Well, I've taken some time responding to this one--primarily because I'm pretty much at a loss on this matter. I seriously doubt that I've seen an adequate number of foreign films to pass judgment here, and my lack of knowledge of recent cinema is a pretty substantial lacuna in my knowledge of these matters. There are other problems as well: we just don't have time to watch all these movies, our conception of a nation's cinema is (largely) formed by the films that distributors decide are worth picking up, etc. I doubt I need to spell these things out for anyone here.
That said, it's not like I'm going to keep myself from holding forth on this matter. So here's my extremely tentative judgment on this matter: I find that the German films I've seen have been of the most consistent quality. (Bear in mind that this is a judgment concerned with German film up to the New German Cinema, and who knows when that ended exactly. Naturally, I'm ignoring the whole Nazi cinema debacle. I've seen a few things from this period, and I don't have much of a desire to revisit them anytime soon. For the most part, they didn't strike me as obviously pernicious: a lot of them were just run-of-the-mill entertainments. Still, it's hard to shake the conviction that there's something unseemly about these films.)

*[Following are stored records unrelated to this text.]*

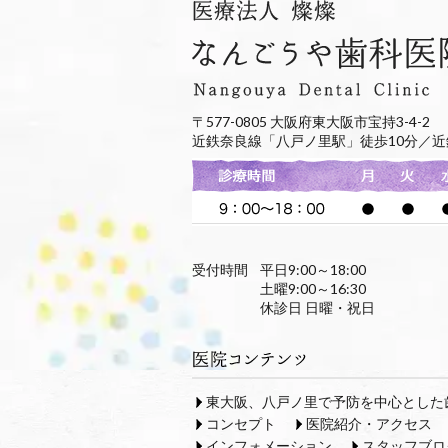
〒577-0805 大阪府東大阪市宝持3-4-2
近鉄奈良線「八戸ノ里駅」徒歩10分／近
受付時間
平日9:00～18:00
土曜9:00～16:30
休診日 日曜・祝日
東大阪、八戸ノ里で予防を中心とした
コンセプト
医院紹介・アクセス
インフォメーション
スタッフブロ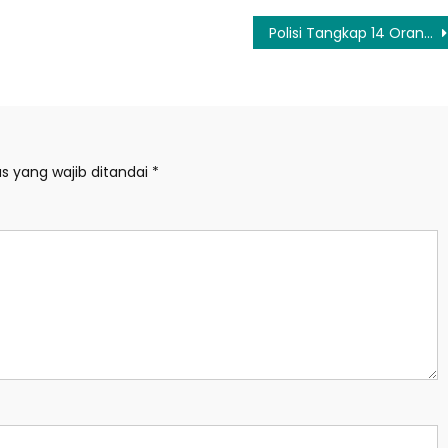
Polisi Tangkap 14 Orang dalam Kerusuhan di Stadion Lukas Enembe
s yang wajib ditandai
*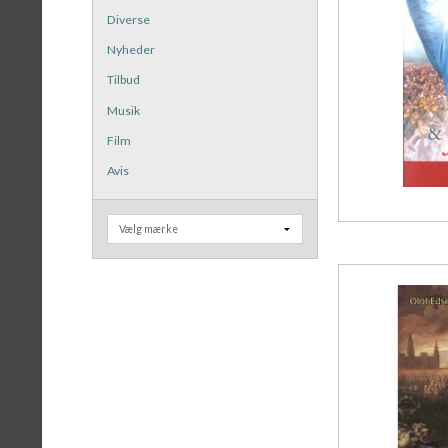
Diverse
Nyheder
Tilbud
Musik
Film
Avis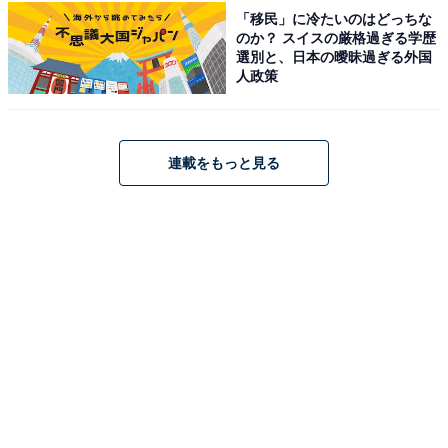
「移民」に冷たいのはどっちな
のか？ スイスの厳格過ぎる学歴
選別と、日本の曖昧過ぎる外国
人政策
連載をもっと見る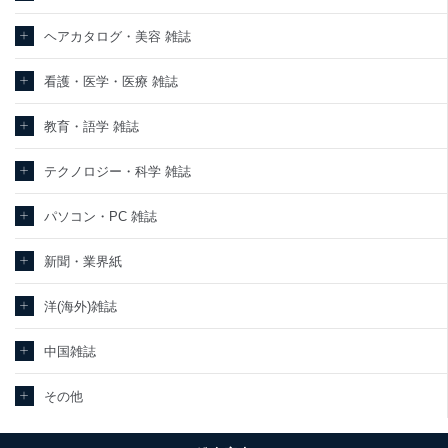
ヘアカタログ・美容 雑誌
看護・医学・医療 雑誌
教育・語学 雑誌
テクノロジー・科学 雑誌
パソコン・PC 雑誌
新聞・業界紙
洋(海外)雑誌
中国雑誌
その他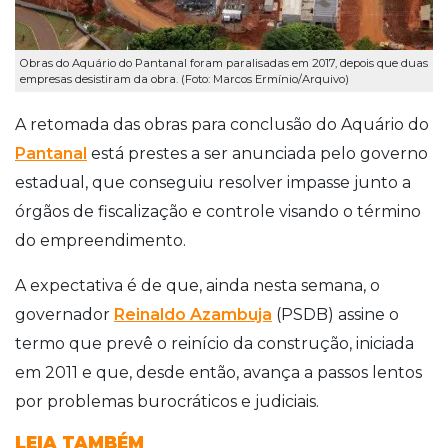
Obras do Aquário do Pantanal foram paralisadas em 2017, depois que duas
empresas desistiram da obra. (Foto: Marcos Ermínio/Arquivo)
A retomada das obras para conclusão do Aquário do
Pantanal
está prestes a ser anunciada pelo governo
estadual, que conseguiu resolver impasse junto a
órgãos de fiscalização e controle visando o término
do empreendimento.
A expectativa é de que, ainda nesta semana, o
governador
Reinaldo Azambuja
(PSDB) assine o
termo que prevê o reinício da construção, iniciada
em 2011 e que, desde então, avança a passos lentos
por problemas burocráticos e judiciais.
LEIA TAMBÉM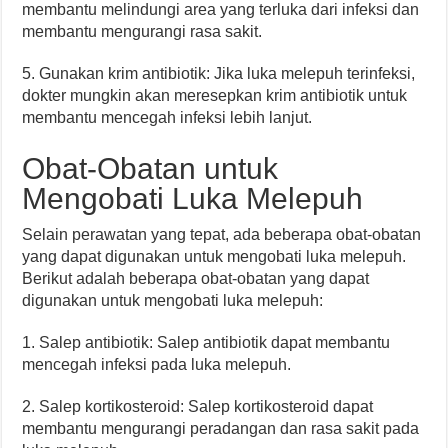
membantu melindungi area yang terluka dari infeksi dan
membantu mengurangi rasa sakit.
5. Gunakan krim antibiotik: Jika luka melepuh terinfeksi,
dokter mungkin akan meresepkan krim antibiotik untuk
membantu mencegah infeksi lebih lanjut.
Obat-Obatan untuk
Mengobati Luka Melepuh
Selain perawatan yang tepat, ada beberapa obat-obatan
yang dapat digunakan untuk mengobati luka melepuh.
Berikut adalah beberapa obat-obatan yang dapat
digunakan untuk mengobati luka melepuh:
1. Salep antibiotik: Salep antibiotik dapat membantu
mencegah infeksi pada luka melepuh.
2. Salep kortikosteroid: Salep kortikosteroid dapat
membantu mengurangi peradangan dan rasa sakit pada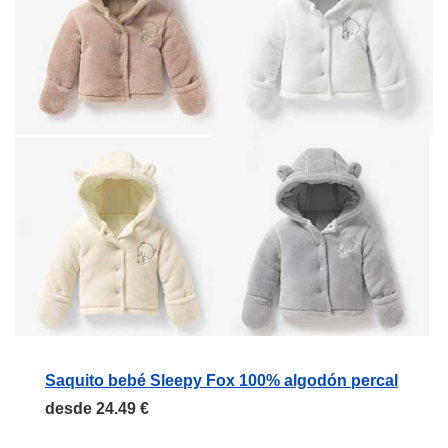
Saquito bebé Sleepy Fox 100% algodón percal
desde 24.49 €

Why German cinema? It just strikes me that there were three strong periods of German filmmaking--the silent era, Weimar, and the New German Cinema--and good work was being done by several filmmakers in each of these periods. Plus, I realize this is probably cheating, but I'm also taking into consideration the Hollywood careers of German expatriates. So the spectacular American work of, say, Lang and Murnau gives German national cinema a boost.
I also have an affinity for the Japanese cinema. I just thought I'd add that in here--you know, just in case you find my adoration of Teutonic cinema puzzling or unjustifiable.